**WORK REQUEST**:
Count every line below that contains "based", then state the total with no other output.

··· DATA FOR THIS TASK

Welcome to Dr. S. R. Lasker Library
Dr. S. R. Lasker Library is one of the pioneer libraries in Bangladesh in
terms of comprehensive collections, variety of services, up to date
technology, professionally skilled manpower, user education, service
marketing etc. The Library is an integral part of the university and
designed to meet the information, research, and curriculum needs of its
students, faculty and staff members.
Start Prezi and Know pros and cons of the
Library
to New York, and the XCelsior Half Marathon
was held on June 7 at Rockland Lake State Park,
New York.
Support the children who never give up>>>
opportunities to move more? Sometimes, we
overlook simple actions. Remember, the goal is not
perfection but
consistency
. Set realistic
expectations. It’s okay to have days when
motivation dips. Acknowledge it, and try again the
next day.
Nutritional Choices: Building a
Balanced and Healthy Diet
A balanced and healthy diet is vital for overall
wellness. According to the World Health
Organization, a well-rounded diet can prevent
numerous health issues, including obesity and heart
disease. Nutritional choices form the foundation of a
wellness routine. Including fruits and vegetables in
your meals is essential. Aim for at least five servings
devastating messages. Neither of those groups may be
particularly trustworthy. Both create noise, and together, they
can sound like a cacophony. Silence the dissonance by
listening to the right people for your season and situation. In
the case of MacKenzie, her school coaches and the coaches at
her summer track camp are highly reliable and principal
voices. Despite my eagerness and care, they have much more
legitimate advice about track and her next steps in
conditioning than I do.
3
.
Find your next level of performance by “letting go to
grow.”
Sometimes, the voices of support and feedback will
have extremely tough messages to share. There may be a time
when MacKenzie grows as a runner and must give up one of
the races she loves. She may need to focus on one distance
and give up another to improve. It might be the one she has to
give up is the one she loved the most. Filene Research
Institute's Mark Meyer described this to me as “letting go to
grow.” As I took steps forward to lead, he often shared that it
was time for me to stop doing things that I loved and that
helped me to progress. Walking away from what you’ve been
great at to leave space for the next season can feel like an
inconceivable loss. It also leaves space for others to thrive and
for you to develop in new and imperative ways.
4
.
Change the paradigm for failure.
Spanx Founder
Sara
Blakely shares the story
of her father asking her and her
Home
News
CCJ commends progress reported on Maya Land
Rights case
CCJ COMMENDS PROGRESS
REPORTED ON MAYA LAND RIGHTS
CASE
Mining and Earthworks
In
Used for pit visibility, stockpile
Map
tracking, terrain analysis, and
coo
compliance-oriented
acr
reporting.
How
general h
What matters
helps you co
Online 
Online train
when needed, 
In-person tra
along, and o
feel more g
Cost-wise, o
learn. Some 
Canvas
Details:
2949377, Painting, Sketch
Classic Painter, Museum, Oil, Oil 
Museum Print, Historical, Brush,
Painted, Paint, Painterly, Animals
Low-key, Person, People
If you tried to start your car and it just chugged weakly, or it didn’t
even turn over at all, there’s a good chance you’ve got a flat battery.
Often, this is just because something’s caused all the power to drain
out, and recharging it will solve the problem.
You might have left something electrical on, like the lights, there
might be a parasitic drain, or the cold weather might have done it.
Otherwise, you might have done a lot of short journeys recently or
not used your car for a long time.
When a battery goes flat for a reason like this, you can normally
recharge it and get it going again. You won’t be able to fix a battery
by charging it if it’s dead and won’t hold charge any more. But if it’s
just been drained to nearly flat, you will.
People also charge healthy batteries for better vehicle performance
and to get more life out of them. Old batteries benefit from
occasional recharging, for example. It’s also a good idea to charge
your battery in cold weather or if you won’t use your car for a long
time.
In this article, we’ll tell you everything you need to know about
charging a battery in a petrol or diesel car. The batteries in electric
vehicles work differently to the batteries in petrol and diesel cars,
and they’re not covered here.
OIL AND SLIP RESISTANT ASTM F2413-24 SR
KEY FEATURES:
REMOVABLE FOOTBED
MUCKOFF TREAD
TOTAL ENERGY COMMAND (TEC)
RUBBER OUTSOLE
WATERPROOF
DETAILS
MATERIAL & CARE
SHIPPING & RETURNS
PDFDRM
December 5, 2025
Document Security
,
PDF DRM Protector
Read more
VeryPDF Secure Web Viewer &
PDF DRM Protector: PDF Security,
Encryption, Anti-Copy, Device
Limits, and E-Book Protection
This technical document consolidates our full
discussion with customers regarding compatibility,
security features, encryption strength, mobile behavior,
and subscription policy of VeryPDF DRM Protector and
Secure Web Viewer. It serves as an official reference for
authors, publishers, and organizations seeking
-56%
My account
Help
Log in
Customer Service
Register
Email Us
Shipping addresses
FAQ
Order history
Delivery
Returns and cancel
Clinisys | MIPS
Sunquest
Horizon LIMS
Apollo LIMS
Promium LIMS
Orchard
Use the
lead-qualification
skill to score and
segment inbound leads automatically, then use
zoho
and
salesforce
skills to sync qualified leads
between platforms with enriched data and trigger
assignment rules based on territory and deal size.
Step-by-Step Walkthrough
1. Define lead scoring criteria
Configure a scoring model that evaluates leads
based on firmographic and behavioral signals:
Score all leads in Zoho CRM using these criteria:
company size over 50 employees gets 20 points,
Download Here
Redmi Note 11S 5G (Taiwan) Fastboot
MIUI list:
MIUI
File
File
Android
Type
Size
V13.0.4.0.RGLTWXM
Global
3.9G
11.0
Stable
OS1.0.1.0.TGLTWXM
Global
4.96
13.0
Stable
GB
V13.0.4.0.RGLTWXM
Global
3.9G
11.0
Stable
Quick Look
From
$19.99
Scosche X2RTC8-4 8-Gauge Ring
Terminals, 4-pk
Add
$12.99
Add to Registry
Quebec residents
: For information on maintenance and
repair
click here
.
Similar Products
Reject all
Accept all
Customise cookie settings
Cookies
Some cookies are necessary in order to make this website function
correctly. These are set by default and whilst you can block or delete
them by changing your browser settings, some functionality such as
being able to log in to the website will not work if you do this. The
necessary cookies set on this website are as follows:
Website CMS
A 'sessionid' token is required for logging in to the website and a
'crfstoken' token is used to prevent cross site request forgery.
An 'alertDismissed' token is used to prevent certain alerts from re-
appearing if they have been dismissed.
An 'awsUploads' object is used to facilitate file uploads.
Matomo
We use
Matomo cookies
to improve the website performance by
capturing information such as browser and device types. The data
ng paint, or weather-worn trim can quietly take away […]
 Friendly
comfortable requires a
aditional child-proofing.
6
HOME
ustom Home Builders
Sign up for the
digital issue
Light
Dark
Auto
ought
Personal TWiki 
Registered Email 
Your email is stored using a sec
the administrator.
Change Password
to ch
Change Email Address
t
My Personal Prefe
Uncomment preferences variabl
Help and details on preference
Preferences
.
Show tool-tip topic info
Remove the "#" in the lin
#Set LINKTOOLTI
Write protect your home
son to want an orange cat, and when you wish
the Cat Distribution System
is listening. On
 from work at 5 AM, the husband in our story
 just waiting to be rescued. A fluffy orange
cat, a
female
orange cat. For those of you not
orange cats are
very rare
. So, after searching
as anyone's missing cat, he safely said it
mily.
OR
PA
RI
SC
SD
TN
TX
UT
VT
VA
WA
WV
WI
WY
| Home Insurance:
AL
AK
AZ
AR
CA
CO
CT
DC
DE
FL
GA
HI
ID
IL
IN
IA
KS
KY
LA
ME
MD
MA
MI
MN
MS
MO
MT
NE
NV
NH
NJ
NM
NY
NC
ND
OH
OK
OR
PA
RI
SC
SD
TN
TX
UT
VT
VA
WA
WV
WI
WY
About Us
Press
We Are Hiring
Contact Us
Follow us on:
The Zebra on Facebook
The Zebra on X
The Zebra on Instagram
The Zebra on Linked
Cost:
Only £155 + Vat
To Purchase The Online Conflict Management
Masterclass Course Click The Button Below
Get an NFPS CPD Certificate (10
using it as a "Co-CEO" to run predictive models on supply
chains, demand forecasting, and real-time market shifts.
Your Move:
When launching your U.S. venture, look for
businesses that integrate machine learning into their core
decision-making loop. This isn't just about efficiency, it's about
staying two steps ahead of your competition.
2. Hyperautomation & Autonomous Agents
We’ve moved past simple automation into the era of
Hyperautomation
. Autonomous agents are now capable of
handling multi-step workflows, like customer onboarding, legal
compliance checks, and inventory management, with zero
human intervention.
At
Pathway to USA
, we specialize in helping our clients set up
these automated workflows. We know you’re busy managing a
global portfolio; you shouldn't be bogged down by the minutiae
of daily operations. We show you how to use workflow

······

**EXERCISE RESPONSE**:
2